• DATA PROVIDED:
+---+

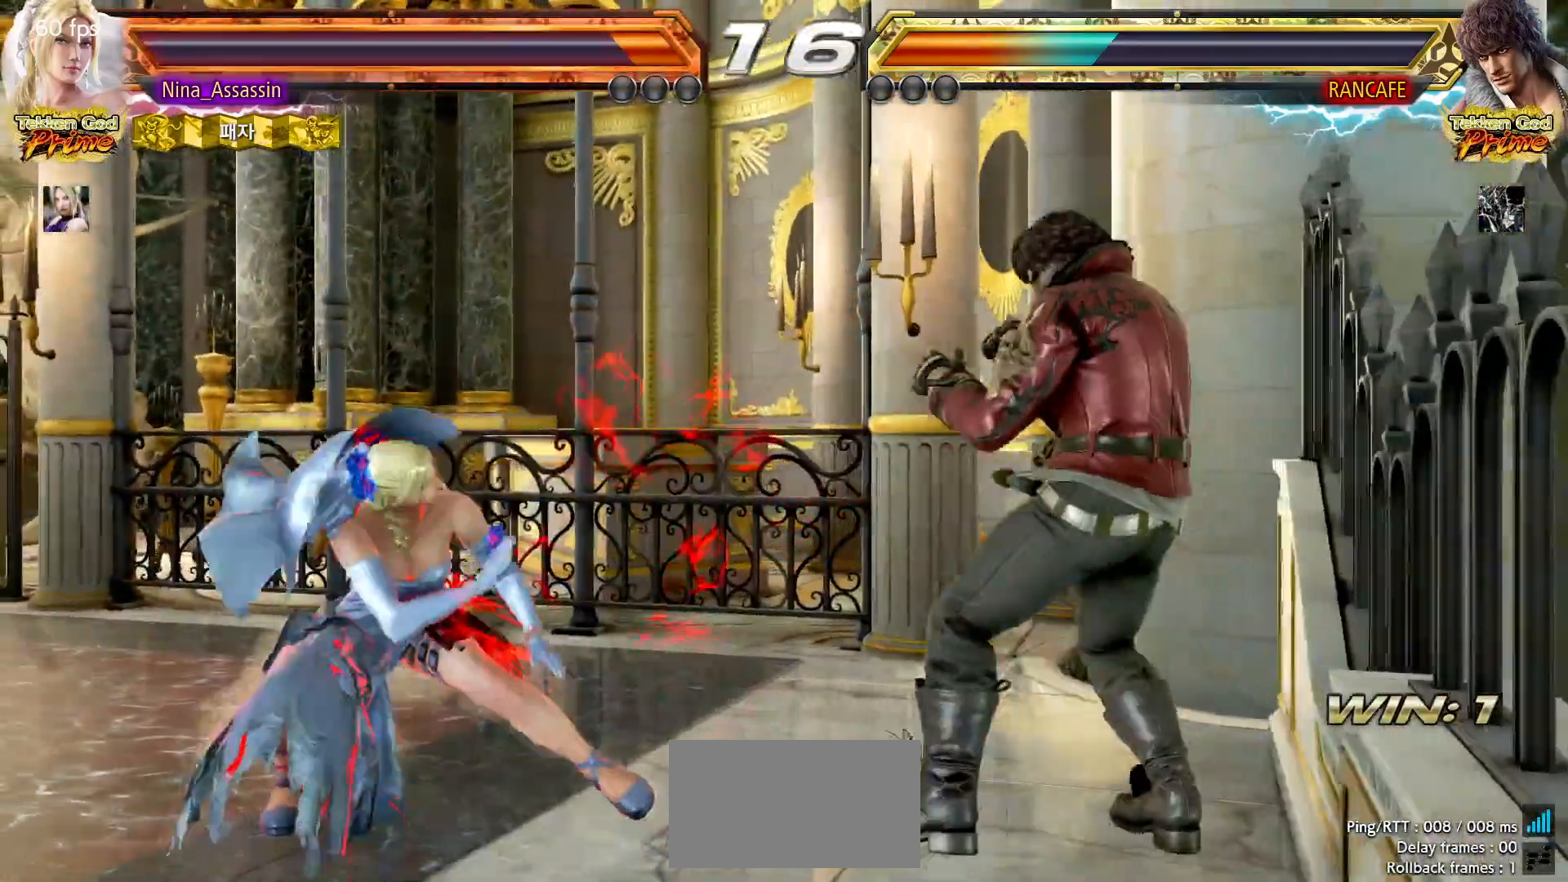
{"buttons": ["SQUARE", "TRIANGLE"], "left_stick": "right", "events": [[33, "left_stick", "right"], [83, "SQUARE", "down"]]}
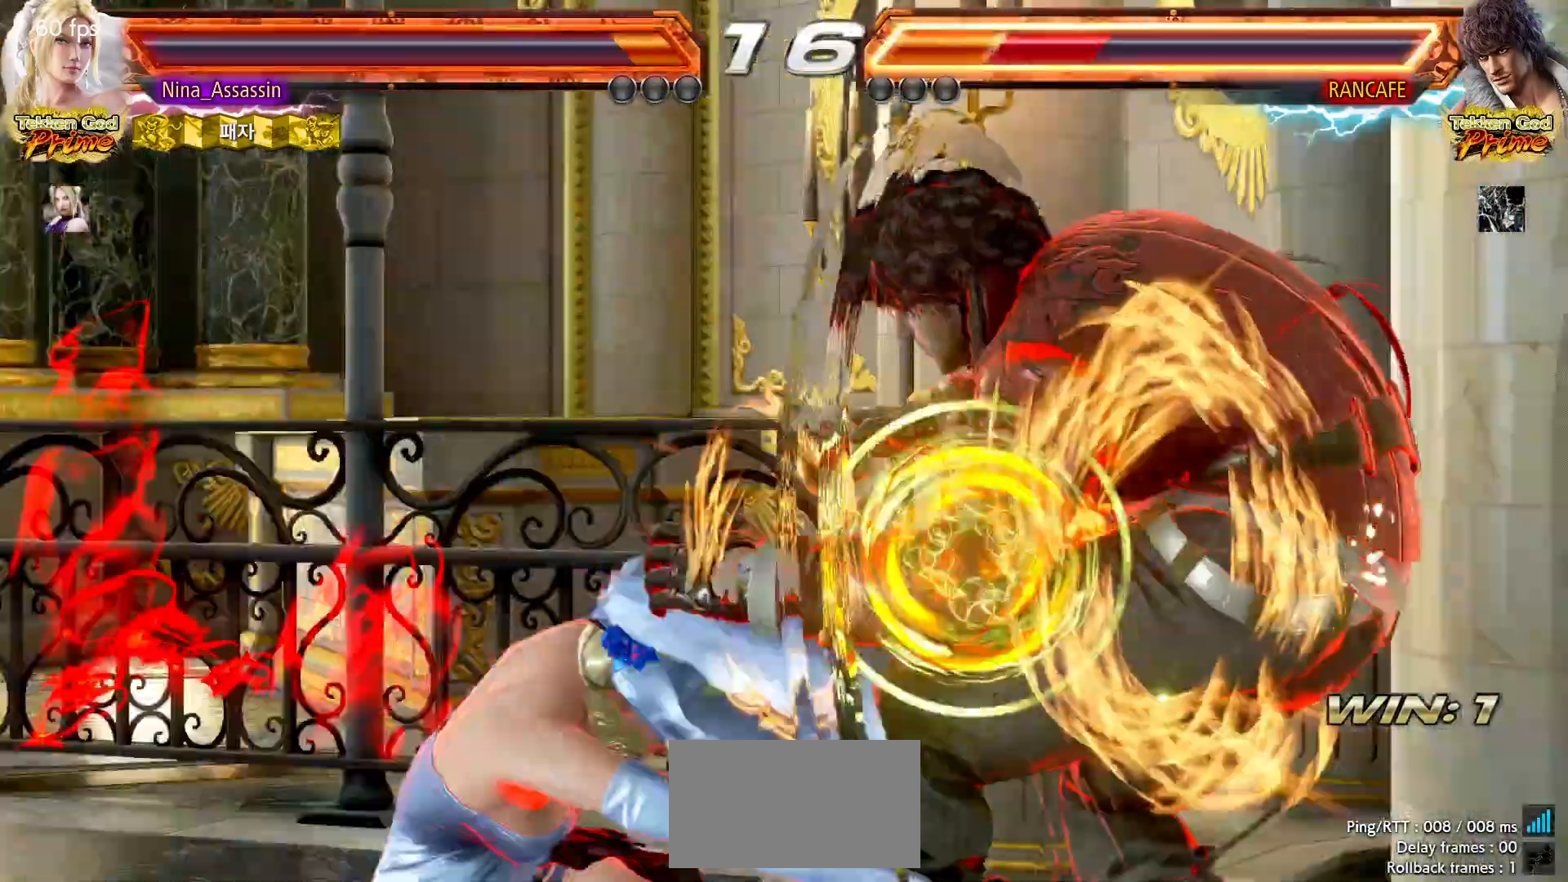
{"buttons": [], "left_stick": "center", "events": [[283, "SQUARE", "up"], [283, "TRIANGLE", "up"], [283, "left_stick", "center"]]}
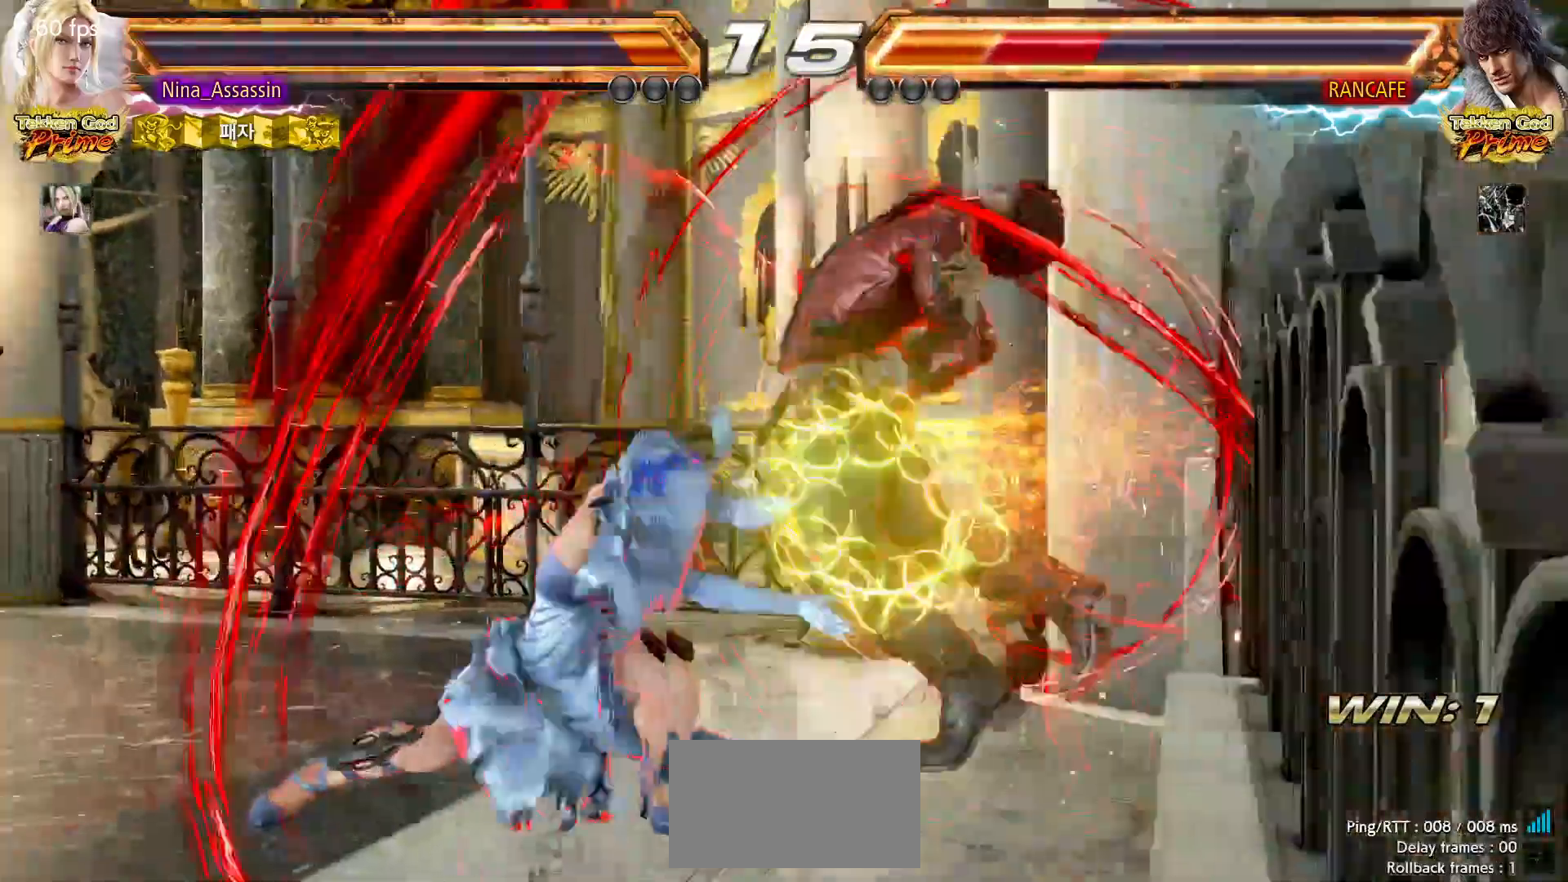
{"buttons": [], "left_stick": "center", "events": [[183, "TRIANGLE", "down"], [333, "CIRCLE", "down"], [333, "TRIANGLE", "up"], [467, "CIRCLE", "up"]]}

+---+

The whole listing above, word for word: repeat it with the pictures excluded.

{"buttons": ["SQUARE", "TRIANGLE"], "left_stick": "right", "events": [[33, "left_stick", "right"], [83, "SQUARE", "down"]]}
{"buttons": [], "left_stick": "center", "events": [[283, "SQUARE", "up"], [283, "TRIANGLE", "up"], [283, "left_stick", "center"]]}
{"buttons": [], "left_stick": "center", "events": [[183, "TRIANGLE", "down"], [333, "CIRCLE", "down"], [333, "TRIANGLE", "up"], [467, "CIRCLE", "up"]]}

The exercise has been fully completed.